Zukunftsperspektiven
Besonders wichtig ist die Frage, welche Form des Gedenkens sich 2014 bilden wird. Hier sind Ideen und Vorschläge gefragt.

Ein gemeinsamer Block des Jugendverbandes auf einer der Demos? Zwei Demos hintereinander zum Friedhof der SozialistInnen? Ein klar erkennbarer Block aller undogmatischen, revolutionären linken auf der traditionellen Demo? … die Möglichkeiten sind divers.

Doch grundsätzlich halten wir zwei konkurrierende Bündnisse und Demonstrationen und die damit einhergehende Differenzierung der deutschen Linken nicht für eine gute Perspektive. Eine schöne Perspektive wäre eine ganz neue gemeinsame Initiative, frei von alten besetzten Labels. Hier sollten wir uns rechtzeitig in eine offene Debatte einbringen, gemeinsam mit allen unseren BündnispartnerInnen der radikalen Linken, jenen die in verschiedener Form zu LL mobilisieren als auch jenen, die in den letzten Jahren keine offene Mobilisierung dazu gemacht haben.

Wir als Jugendverband sind einer der wenigen Akteure, der das ermöglichen könnte. Wir stellen eine Schnittstelle dar, als ein Verband, dem strategische Bündnisarbeit in verschiedene Richtungen wichtig. Wir arbeiten an vielen Stellen mit allen möglichen Organisationen zusammen und sind in verschiedenen Zusammenhängen anerkannt. Vielleicht fällt uns hier eine besondere Verantwortung zu. Es wäre ein sinnvolles und interessantes Projekt, alle an einen Tisch zu holen.

Lasst uns all diese Möglichkeiten diskutieren, hierzu laden wir euch zur gemeinsamen Debatte im Rahmen unserer Infoveranstaltung ein: Samstag, 12.01.2013, 18 Uhr im Karl Liebknecht-Haus (Kleine Alexanderstraße 28, Berlin) im Rosa-Luxemburg-Saal. Thema “Leben und Werk von Rosa Luxemburg und die Bedeutung Ihrer Ideen und Ideale für heute”

mit revolutionären Grüßen
Euer BundessprecherInnenrat


Anmerkungen

(1) Zur weiteren Diskussion dieser und anderer Fragen wird es bspw. auf der kommenden Winterakademie einen Workshop zum Umgang mit linker Geschichte geben.
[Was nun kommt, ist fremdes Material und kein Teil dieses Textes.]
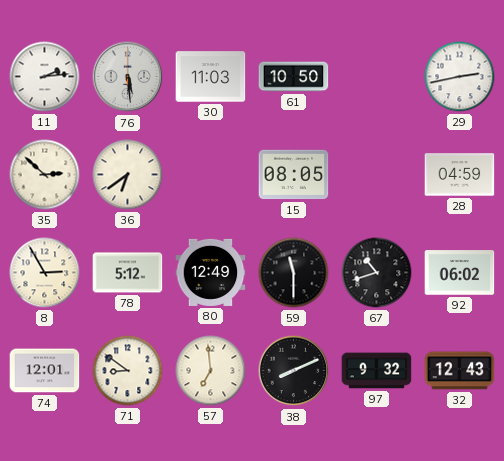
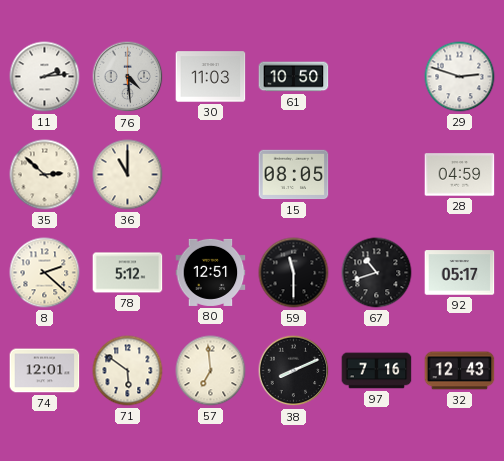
76: 5:29 -> 4:29
29: 2:43 -> 2:48
36: 6:39 -> 11:00
8: 2:55 -> 2:22
80: 12:49 -> 12:51
92: 06:02 -> 05:17
71: 8:51 -> 5:51
97: 9:32 -> 7:16
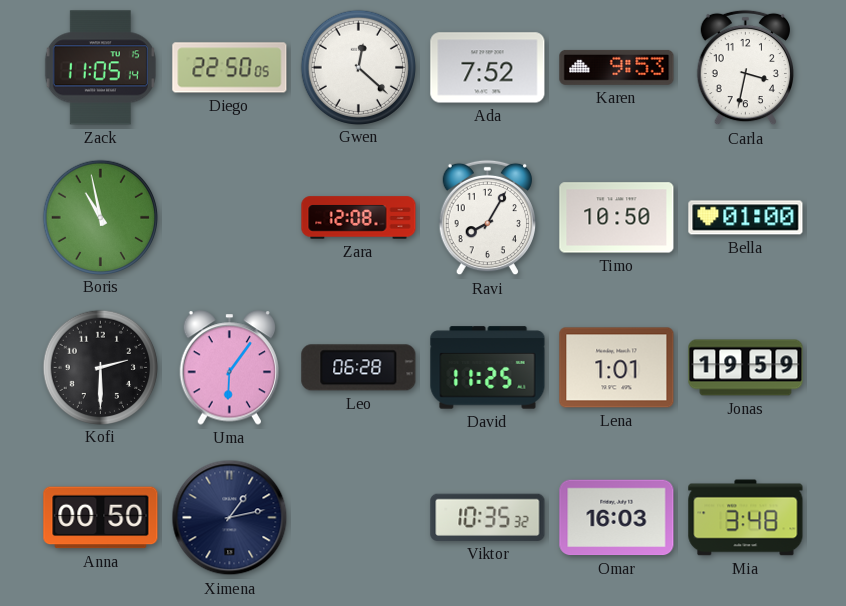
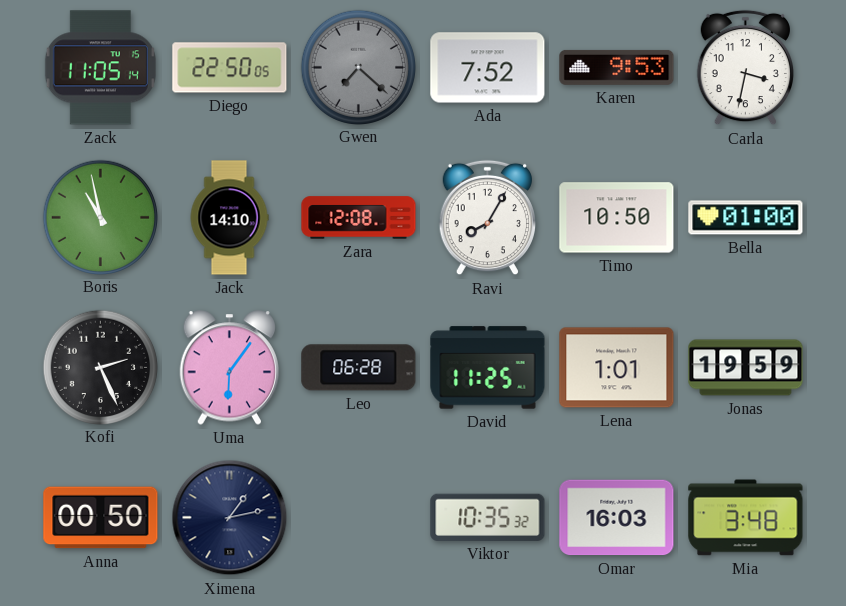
Gwen: 12:22 -> 7:22
Gwen dial: white -> grey
Jack: none -> 14:10
Kofi: 2:30 -> 2:26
(2) Das zu dem Vorwurf, das R&K-Bündnis sei ‚von oben‘ vom BSpR initiiert worden. Das ist falsch. Eine unserer Ortsgruppen hat im Bündnis mitgewirkt und uns informiert, als es bereits aktiv war. Erst daraufhin haben wir das Bündnis unterstützt.

(3) Allerdings gab es eine Sitzung des Länderrates, der keine Einwände gegen die Unterstützung des R+K-Aufrufes durch den BSpR hatte, wenn gesamtverbandlich nicht einseitig auf diese, sondern auf alle Veranstaltungen des LL-Wochenendes mobilisiert wird. Eine Rückkopplung mit den Landesverbänden hat also stattgefunden (auch das war einer der Vorwürfe).